» YOUR GOAL
Copy the entries below word for word, beginning at the line that contains "Rendered at 2001 by 1125 pixels." and stopping after the line that contains "table_header Our question".

──────────

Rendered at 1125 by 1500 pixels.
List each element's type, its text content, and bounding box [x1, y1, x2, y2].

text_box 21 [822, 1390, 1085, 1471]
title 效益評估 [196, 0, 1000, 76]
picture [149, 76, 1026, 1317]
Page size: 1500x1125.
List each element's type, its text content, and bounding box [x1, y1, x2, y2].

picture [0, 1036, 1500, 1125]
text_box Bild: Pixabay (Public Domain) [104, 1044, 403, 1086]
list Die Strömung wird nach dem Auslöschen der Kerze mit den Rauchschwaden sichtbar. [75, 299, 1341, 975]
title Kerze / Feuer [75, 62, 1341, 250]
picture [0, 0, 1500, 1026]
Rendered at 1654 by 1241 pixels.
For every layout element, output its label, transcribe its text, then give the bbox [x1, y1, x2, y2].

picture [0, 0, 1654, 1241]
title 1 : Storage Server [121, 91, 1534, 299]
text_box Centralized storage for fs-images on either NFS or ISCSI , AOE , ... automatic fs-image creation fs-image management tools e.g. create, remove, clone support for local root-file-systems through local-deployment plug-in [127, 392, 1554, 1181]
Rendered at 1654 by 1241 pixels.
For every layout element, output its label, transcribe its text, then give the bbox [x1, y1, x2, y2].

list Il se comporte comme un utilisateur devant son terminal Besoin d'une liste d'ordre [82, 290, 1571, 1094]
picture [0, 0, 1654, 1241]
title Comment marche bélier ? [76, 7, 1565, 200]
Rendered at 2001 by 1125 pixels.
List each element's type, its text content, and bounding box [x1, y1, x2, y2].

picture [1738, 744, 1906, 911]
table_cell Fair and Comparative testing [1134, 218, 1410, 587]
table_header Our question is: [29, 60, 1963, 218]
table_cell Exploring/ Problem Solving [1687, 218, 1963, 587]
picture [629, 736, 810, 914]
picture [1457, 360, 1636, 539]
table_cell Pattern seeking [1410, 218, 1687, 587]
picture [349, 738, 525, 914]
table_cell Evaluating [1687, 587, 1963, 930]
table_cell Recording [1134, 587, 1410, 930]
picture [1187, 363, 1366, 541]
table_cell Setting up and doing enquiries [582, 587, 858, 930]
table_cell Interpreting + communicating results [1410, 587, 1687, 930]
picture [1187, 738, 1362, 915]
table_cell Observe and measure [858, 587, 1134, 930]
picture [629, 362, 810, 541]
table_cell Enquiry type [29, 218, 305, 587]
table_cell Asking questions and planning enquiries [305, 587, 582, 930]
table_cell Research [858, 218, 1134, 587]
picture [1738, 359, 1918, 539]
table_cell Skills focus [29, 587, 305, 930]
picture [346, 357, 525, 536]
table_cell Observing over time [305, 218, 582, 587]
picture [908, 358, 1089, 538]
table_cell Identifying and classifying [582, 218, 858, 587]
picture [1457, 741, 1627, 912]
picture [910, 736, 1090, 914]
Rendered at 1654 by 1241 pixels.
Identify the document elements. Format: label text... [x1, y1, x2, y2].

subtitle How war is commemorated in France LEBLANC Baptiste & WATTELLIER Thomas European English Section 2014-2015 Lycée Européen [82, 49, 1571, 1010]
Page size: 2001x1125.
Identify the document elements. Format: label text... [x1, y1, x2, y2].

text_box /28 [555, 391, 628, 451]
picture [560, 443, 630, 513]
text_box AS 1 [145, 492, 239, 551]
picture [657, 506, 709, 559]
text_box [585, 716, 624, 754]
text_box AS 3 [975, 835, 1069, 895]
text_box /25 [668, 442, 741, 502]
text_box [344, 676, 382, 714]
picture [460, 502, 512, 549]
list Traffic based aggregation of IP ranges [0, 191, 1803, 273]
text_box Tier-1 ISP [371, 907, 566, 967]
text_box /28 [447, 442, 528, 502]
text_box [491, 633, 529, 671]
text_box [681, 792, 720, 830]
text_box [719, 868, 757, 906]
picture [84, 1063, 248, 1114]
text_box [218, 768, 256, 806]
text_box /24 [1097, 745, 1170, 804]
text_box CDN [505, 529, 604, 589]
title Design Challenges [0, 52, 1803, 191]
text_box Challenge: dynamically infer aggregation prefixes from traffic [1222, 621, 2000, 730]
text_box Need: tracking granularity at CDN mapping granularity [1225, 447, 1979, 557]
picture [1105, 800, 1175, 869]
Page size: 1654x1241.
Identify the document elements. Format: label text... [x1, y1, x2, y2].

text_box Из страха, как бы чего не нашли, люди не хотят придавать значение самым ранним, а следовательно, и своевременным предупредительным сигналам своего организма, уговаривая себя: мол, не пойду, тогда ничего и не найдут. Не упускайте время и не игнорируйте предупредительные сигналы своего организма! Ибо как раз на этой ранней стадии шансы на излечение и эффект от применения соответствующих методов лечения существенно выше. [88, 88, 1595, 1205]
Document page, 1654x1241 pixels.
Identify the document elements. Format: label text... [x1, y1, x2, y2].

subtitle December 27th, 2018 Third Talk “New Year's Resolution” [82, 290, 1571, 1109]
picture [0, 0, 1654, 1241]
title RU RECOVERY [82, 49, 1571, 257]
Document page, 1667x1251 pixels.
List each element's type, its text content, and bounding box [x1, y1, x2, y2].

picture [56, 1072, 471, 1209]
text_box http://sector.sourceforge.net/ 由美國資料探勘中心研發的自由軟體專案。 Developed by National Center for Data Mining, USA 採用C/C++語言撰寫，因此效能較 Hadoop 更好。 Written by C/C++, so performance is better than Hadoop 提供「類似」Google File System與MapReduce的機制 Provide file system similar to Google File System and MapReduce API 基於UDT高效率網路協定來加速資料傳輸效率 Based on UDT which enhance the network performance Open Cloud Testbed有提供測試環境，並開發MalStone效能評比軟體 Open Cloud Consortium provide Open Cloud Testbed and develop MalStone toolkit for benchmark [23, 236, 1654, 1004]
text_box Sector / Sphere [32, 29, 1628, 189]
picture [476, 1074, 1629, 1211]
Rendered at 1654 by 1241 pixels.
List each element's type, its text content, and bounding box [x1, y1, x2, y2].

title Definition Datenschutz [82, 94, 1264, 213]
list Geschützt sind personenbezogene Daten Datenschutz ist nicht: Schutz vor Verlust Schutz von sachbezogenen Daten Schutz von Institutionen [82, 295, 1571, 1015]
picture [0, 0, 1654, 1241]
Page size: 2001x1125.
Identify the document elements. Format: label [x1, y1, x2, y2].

──────────

» TASK SOLUTION
Rendered at 2001 by 1125 pixels.
List each element's type, its text content, and bounding box [x1, y1, x2, y2].

picture [1738, 744, 1906, 911]
table_cell Fair and Comparative testing [1134, 218, 1410, 587]
table_header Our question is: [29, 60, 1963, 218]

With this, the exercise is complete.